Stuart Mitchell

No. 2
- Position: Quarterback

Personal information
- Born: November 2, 1964 (age 61)
- Height: 6 ft 2 in (1.88 m)
- Weight: 205 lb (93 kg)

Career information
- High school: McBurney (Manhattan, New York)
- College: Cornell
- NFL draft: 1987: undrafted

Career history
- Denver Dynamite (1987); Pittsburgh Gladiators (1988);

Awards and highlights
- ArenaBowl champion (1987);

Career Arena League statistics
- Comp. / Att.: 34 / 84
- Passing yards: 443
- TD–INT: 7–2
- QB rating: 68.70
- Total TDs: 12
- Stats at ArenaFan.com

= Stuart Mitchell (American football) =

American football player (born 1964)

Stuart A. Mitchell (born November 2, 1964) is an American former professional football quarterback who played two seasons in the Arena Football League (AFL) with the Denver Dynamite and Pittsburgh Gladiators. He played college football at Cornell University.

==Early life==
Stuart A. Mitchell was on November 2, 1964. He played high school football at McBurney School in Manhattan, New York, as a quarterback.

==College career==
Mitchell played college football for the Cornell Big Red of Cornell University.
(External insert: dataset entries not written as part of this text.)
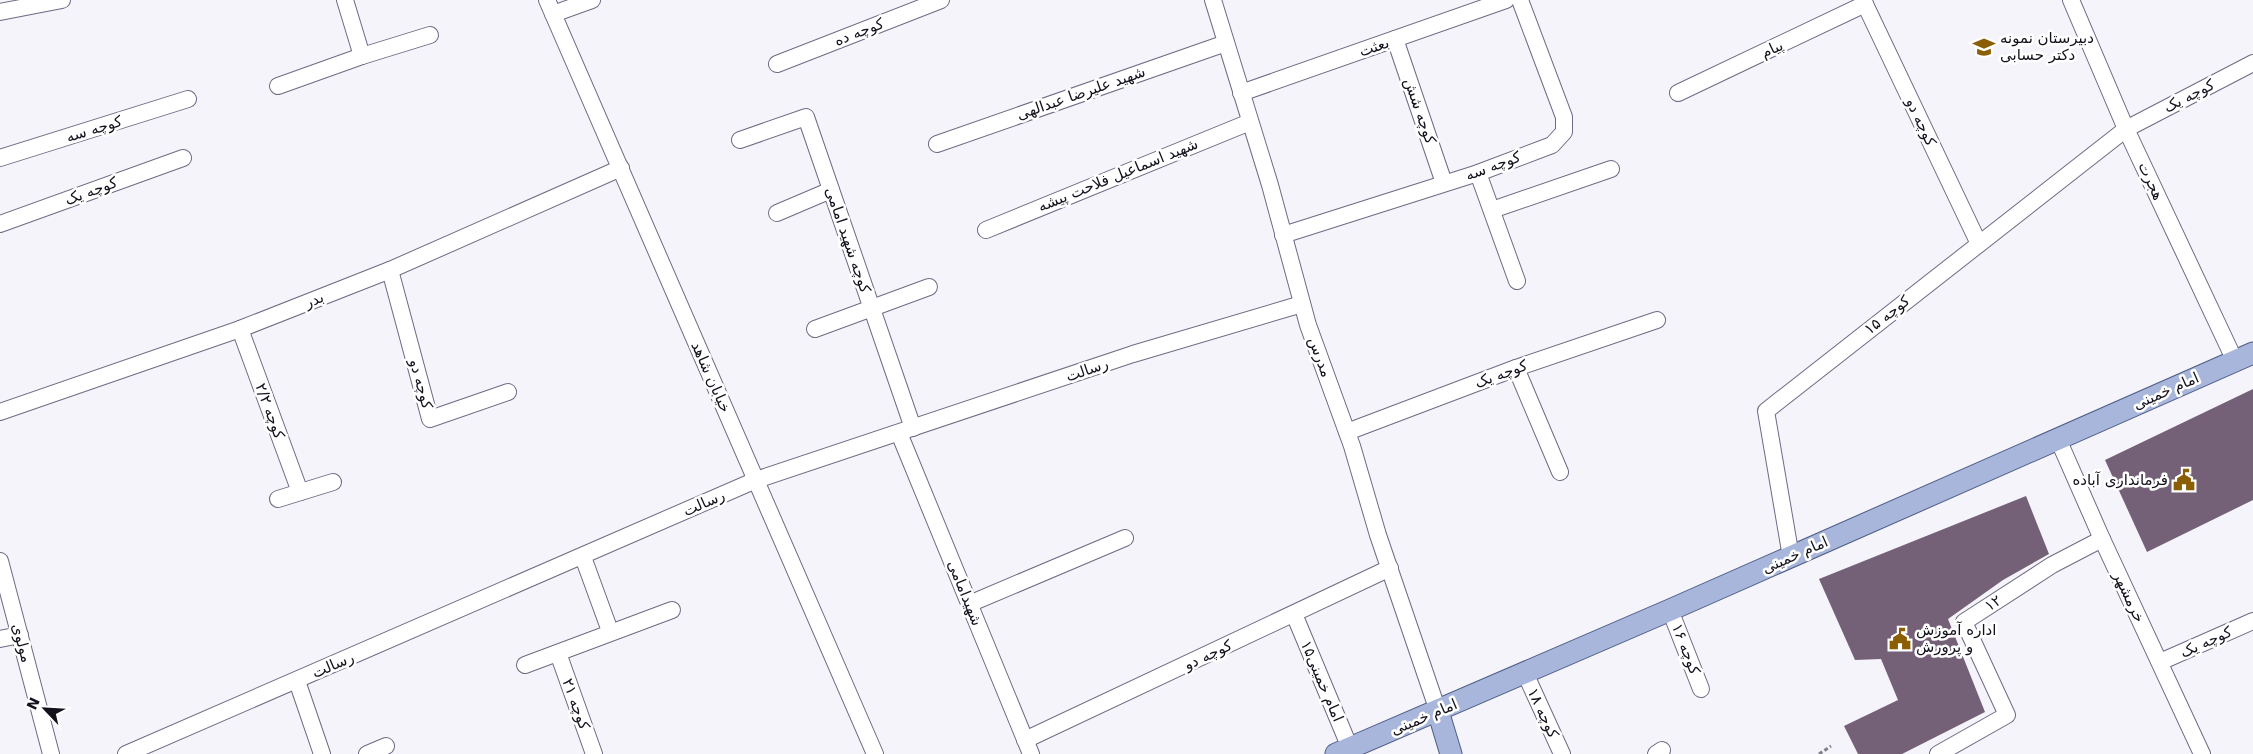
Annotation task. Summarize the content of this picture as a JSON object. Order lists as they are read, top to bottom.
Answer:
{
  "streets": {
    "main road": ["امام خمینی"],
    "street": [
      "کوچه ده",
      "بعثت",
      "پیام",
      "شهید علیرضا عبدالهی",
      "کوچه یک",
      "کوچه شش",
      "کوچه دو",
      "کوچه سه",
      "شهید اسماعیل فلاحت پیشه",
      "هجرت",
      "کوچه شهید امامی",
      "بدر",
      "کوچه ۱۵",
      "مدرس",
      "رسالت",
      "خیابان شاهد",
      "کوچه ۲/۲",
      "شهیدامامی",
      "خرمشهر",
      "۱۲",
      "مولوی",
      "کوچه ۱۶",
      "امام خمینی۱۵",
      "کوچه ۲۱",
      "کوچه ۱۸"
    ]
  },
  "crossings": [
    ["بعثت", "کوچه شش"],
    ["بعثت", "مدرس"],
    ["پیام", "کوچه دو"],
    ["شهید علیرضا عبدالهی", "مدرس"],
    ["کوچه یک", "هجرت"],
    ["کوچه یک", "کوچه ۱۵"],
    ["کوچه یک", "مدرس"],
    ["کوچه یک", "خرمشهر"],
    ["کوچه شش", "کوچه سه"],
    ["کوچه دو", "بدر"],
    ["کوچه دو", "کوچه ۱۵"],
    ["کوچه دو", "مدرس"],
    ["کوچه دو", "شهیدامامی"],
    ["کوچه دو", "امام خمینی۱۵"],
    ["کوچه سه", "مدرس"],
    ["شهید اسماعیل فلاحت پیشه", "مدرس"],
    ["هجرت", "کوچه ۱۵"],
    ["هجرت", "امام خمینی"],
    ["کوچه شهید امامی", "رسالت"],
    ["کوچه شهید امامی", "شهیدامامی"],
    ["بدر", "خیابان شاهد"],
    ["بدر", "کوچه ۲/۲"],
    ["کوچه ۱۵", "امام خمینی"],
    ["مدرس", "رسالت"],
    ["مدرس", "امام خمینی"],
    ["رسالت", "خیابان شاهد"],
    ["رسالت", "شهیدامامی"],
    ["امام خمینی", "خرمشهر"],
    ["امام خمینی", "کوچه ۱۶"],
    ["امام خمینی", "امام خمینی۱۵"],
    ["امام خمینی", "کوچه ۱۸"],
    ["خرمشهر", "۱۲"]
  ],
  "places": {
    "school or university": ["دبیرستان نمونه دکتر حسابی"],
    "public building": ["فرمانداری آباده", "اداره آموزش و پرورش"]
  },
  "north": "top left"
}
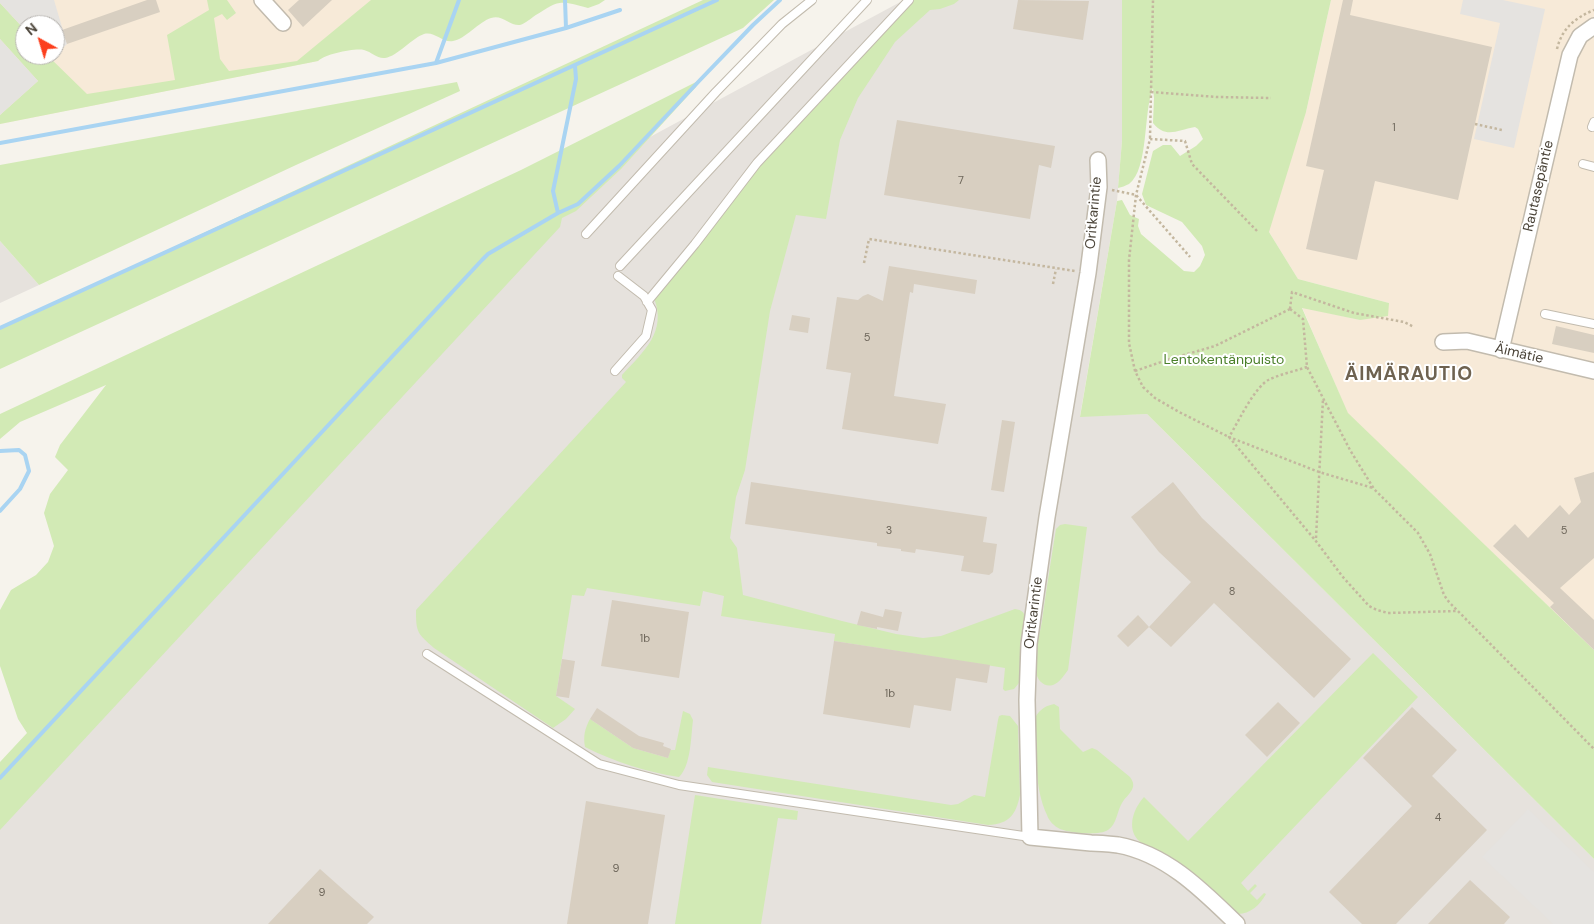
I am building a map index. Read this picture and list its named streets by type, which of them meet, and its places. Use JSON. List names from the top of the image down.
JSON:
{
  "streets": {
    "street": ["Rautasepäntie", "Oritkarintie", "Äimätie"]
  },
  "crossings": [
    ["Rautasepäntie", "Äimätie"]
  ],
  "districts": ["ÄIMÄRAUTIO"],
  "parks": ["Lentokentänpuisto"],
  "house_numbers": [
    "1",
    "7",
    "5",
    "3",
    "5",
    "8",
    "1b",
    "1b",
    "4",
    "9",
    "9"
  ],
  "north": "top left"
}
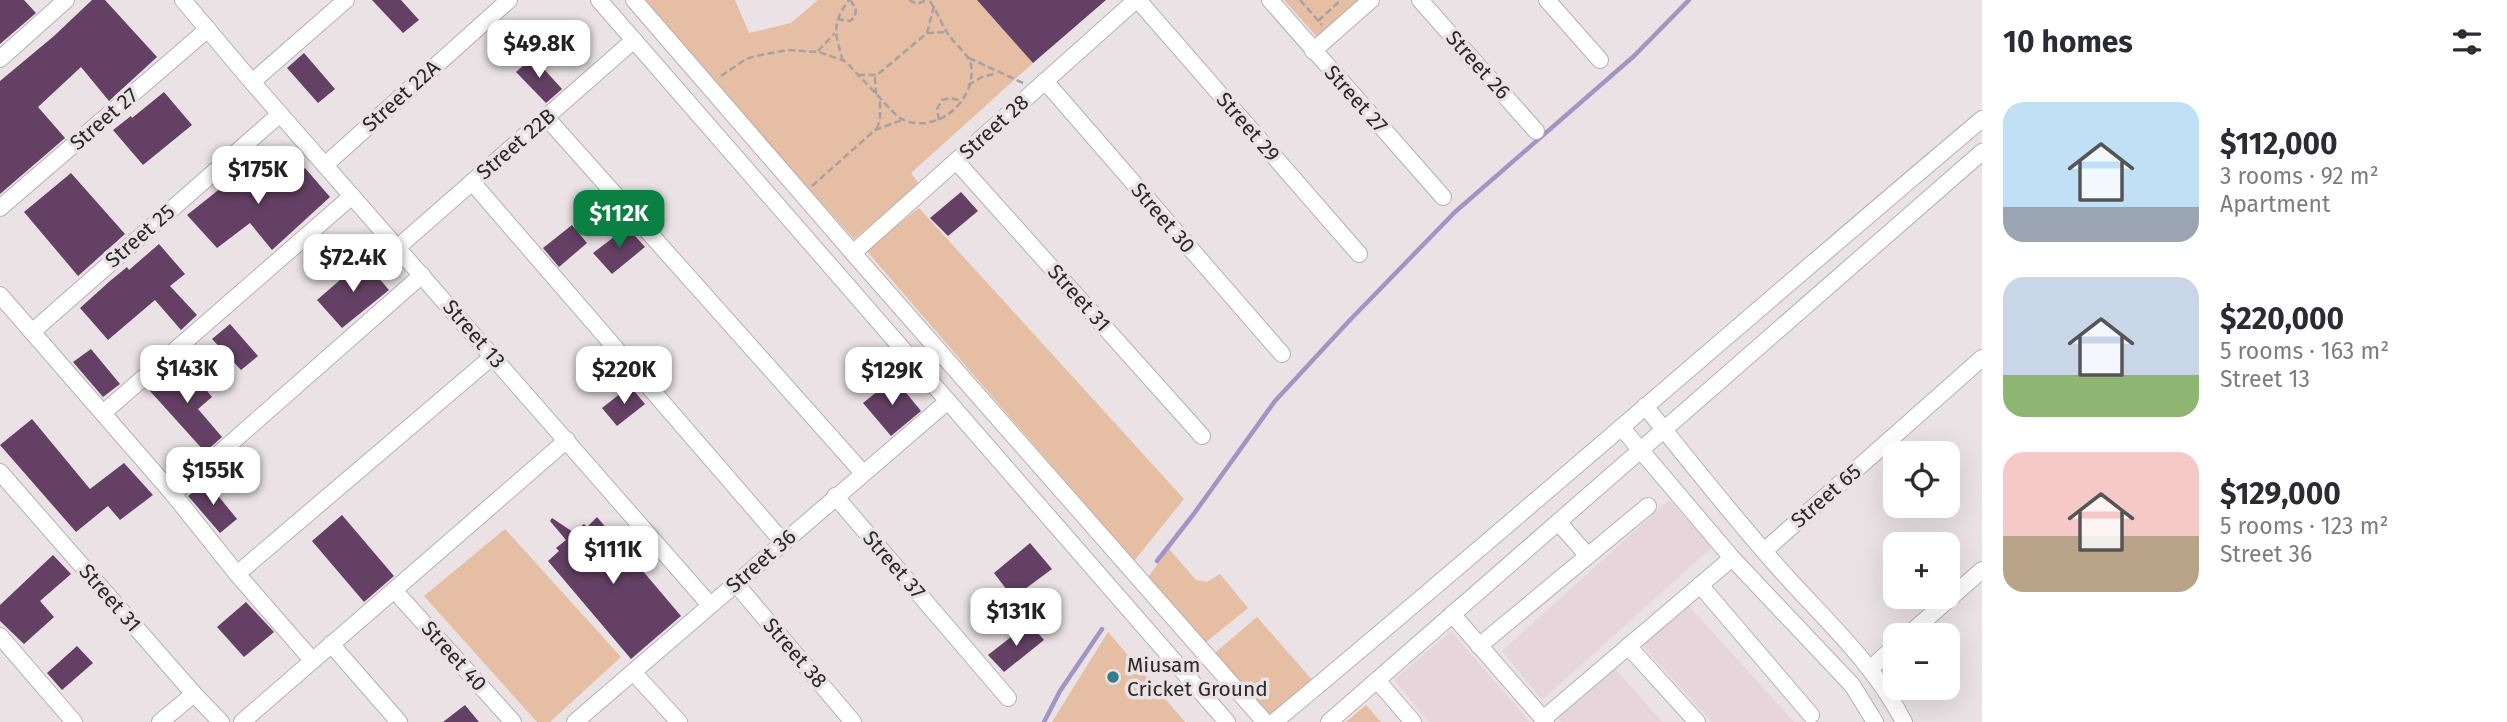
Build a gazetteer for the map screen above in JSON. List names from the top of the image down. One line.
{"streets":{"street":["Street 26","Street 22A","Street 27","Street 28","Street 29","Street 22B","Street 30","Street 25","Street 31","Street 13","Street 65","Street 36","Street 37","Street 38","Street 40"]},"crossings":[["Street 22A","Street 13"],["Street 27","Street 13"],["Street 28","Street 29"],["Street 28","Street 30"],["Street 28","Street 31"],["Street 22B","Street 13"],["Street 25","Street 13"],["Street 13","Street 36"],["Street 36","Street 37"],["Street 36","Street 38"]],"places":["Miusam Cricket Ground"],"page":{"heading":"10 homes","price":["$49.8K","$175K","$112K","$72.4K","$143K","$220K","$129K","$155K","$111K","$131K"],"list":[{"name":"$112,000","note":"3 rooms · 92 m² · Apartment"},{"name":"$220,000","note":"5 rooms · 163 m² · Street 13"},{"name":"$129,000","note":"5 rooms · 123 m² · Street 36"}],"map_buttons":["+","−"]}}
He mostly played tight end and special teams but also spent some time at quarterback. He was not a full-time starter at tight end until his senior year in 1986. Mitchell also played basketball at Cornell, appearing in 25 games during the 1982–83 season as a guard while averaging 2.7 points, 1.9 assists, and 2.3 rebounds per game. He graduated from Cornell with a degree in business management in May 1987.

==Professional career==
After going undrafted in the 1987 NFL draft, Mitchell tried out for the Toronto Argonauts and Hamilton Tiger-Cats of the Canadian Football League but was not offered a contract. He then signed with the Denver Dynamite of the upstart Arena Football League. He started at quarterback during the first game in Dynamite history on June 20, 1987, completing 21 of 42 passes for 298 yards and six touchdowns while also rushing for 26 yards and two touchdowns in a nationally televised game on ESPN. Denver won 52–44 against the Chicago Bruisers and Mitchell was named the game's MVP. Due to contracting flu, he did not start the team's next game on June 27 against the Washington Commandos. However, after Denver quarterback Marty Mornhinweg suffered a season-ending knee injury, Mitchell entered the game and completed 8 of 27 passes. Whit Taylor started Denver's next game and set an AFL record with 10 touchdowns. Mitchell remained the backup to Taylor as the Dynamite won ArenaBowl I.

Mitchell played in nine games for the AFL's Pittsburgh Gladiators in 1988, recording four completions on ten pass attempts for 24 yards, ten receptions for 79 yards and two touchdowns, two carries for one yard, two kick returns for 40 yards, 17 solo tackles, eight assisted tackles, one defensive interception, and one fumble recovery.